Segment Start: Exercise inputs

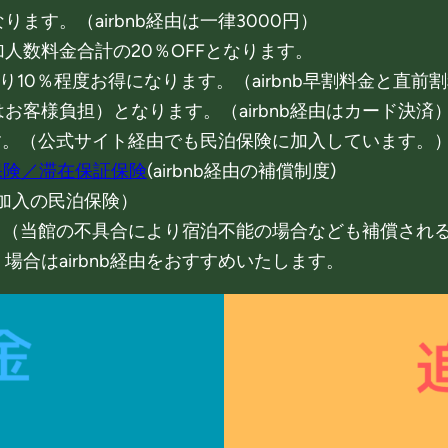
す。（airbnb経由は一律3000円）
人数料金合計の20％OFFとなります。
経由より10％程度お得になります。（airbnb早割料金と直
客様負担）となります。（airbnb経由はカード決済
ます。（公式サイト経由でも民泊保険に加入しています。
約保険／滞在保証保険
(airbnb経由の補償制度)
加入の民泊保険）
手厚く（当館の不具合により宿泊不能の場合なども補償さ
合はairbnb経由をおすすめいたします。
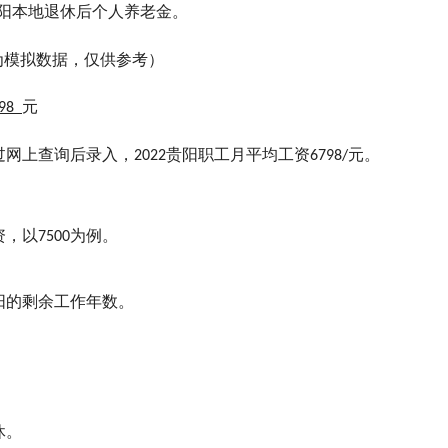
贵阳本地退休后个人养老金。
为模拟数据，仅供参考）
元
798
过网上查询后录入，
贵阳职工月平均工资
元。
2022
6798/
资，以
为例。
7500
阳的剩余工作年数。
休。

Segment End: Exercise inputs

**Problem statement:** Quote the data above in full and without alteration; skip the pictures.

**Written response:**
す。（airbnb経由は一律3000円）
人数料金合計の20％OFFとなります。
経由より10％程度お得になります。（airbnb早割料金と直
客様負担）となります。（airbnb経由はカード決済
ます。（公式サイト経由でも民泊保険に加入しています。
約保険／滞在保証保険
(airbnb経由の補償制度)
加入の民泊保険）
手厚く（当館の不具合により宿泊不能の場合なども補償さ
合はairbnb経由をおすすめいたします。
贵阳本地退休后个人养老金。
为模拟数据，仅供参考）
元
798
过网上查询后录入，
贵阳职工月平均工资
元。
2022
6798/
资，以
为例。
7500
阳的剩余工作年数。
休。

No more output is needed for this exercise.